Exercise instructions
Would you please copy each line of the data in which the string "depth" occurs?

- - - -

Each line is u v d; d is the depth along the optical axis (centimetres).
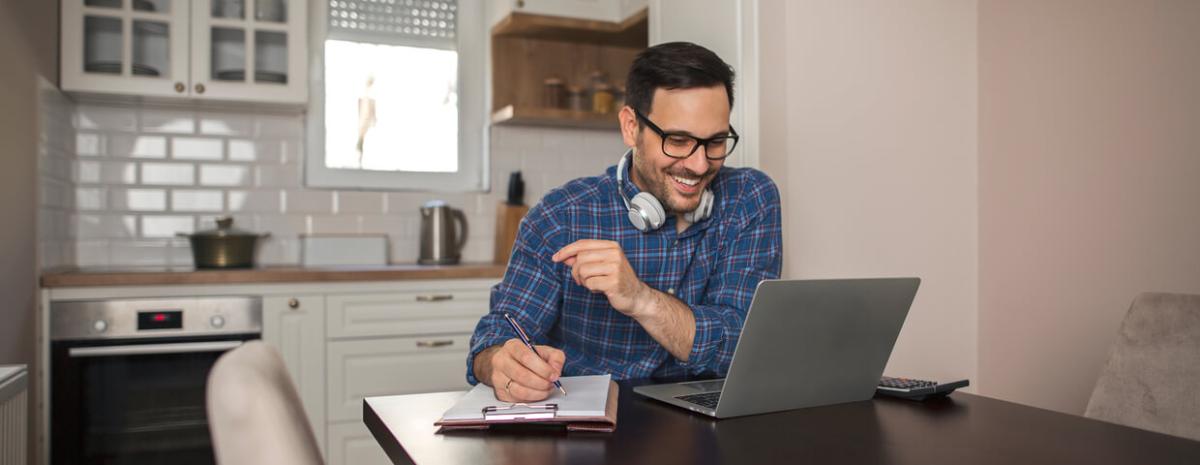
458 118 377
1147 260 216
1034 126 242
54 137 289
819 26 230
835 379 125
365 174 361
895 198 243
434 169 373
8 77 237
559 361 119
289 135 344
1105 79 224
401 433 107
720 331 140
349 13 361
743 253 161
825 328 118
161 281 274
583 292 162
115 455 271
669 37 258
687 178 147
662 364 162
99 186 319
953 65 253
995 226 253
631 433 108
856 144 236
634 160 158
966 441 104
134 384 274
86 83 294
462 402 119
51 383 266
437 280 307
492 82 373
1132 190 218
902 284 124
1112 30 223
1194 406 130
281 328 287
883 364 130
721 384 138
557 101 366
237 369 69
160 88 303
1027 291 244
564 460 95
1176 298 137
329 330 292
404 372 302
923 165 248
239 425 62
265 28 317
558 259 130
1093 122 228
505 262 353
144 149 325
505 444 102
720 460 95
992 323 254
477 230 370
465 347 310
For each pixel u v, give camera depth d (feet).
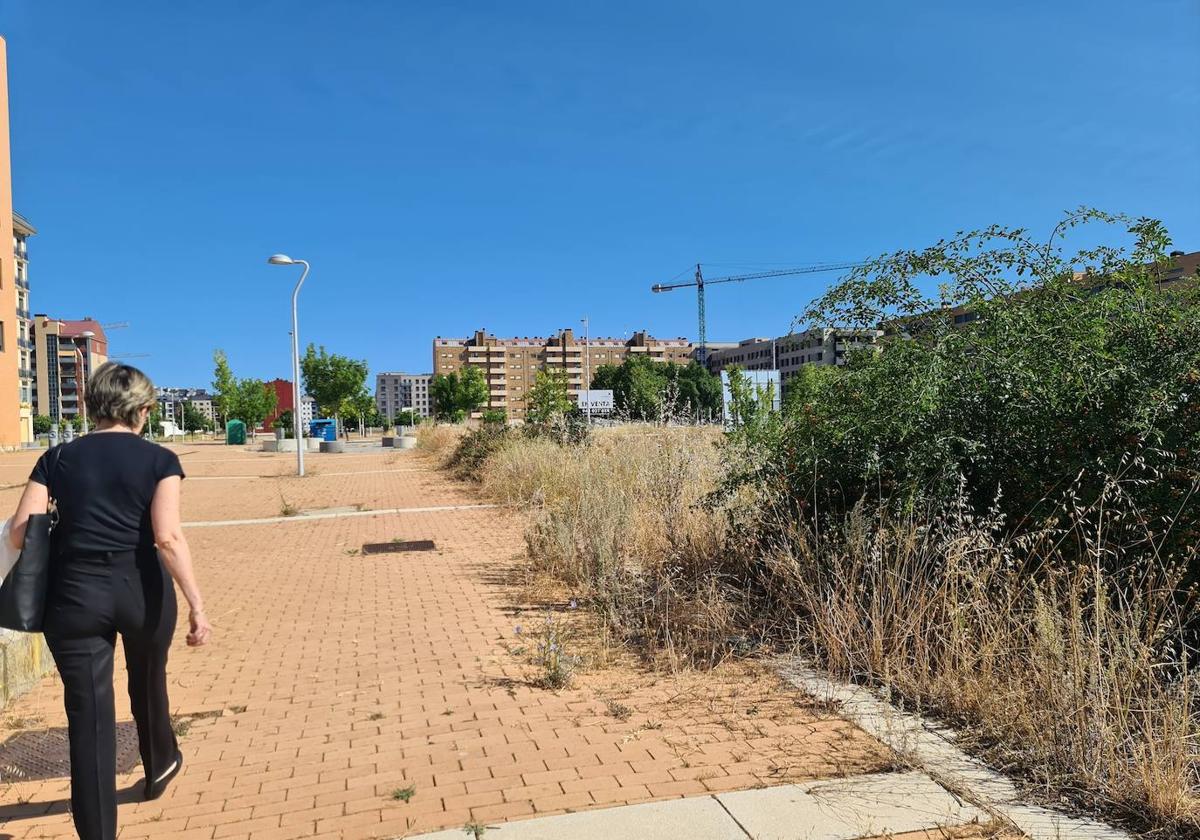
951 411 17.16
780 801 10.30
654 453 34.17
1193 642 13.04
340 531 37.24
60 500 9.37
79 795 9.26
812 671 15.38
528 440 59.47
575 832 9.60
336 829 9.99
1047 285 17.63
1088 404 15.33
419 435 111.55
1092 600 13.16
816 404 19.77
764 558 19.13
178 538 9.75
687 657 16.40
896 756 11.51
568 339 559.79
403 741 12.86
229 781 11.53
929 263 18.38
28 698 15.44
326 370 192.24
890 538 16.35
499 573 26.35
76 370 352.90
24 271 268.41
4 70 140.15
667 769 11.42
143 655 10.25
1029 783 10.77
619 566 22.80
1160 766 10.21
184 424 332.39
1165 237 16.08
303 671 16.79
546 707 14.15
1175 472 13.83
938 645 14.43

- - - -

Written answer
Each line is u v d; d is the depth along the optical axis (centimetres).
For each pixel u v, give camera depth d (feet).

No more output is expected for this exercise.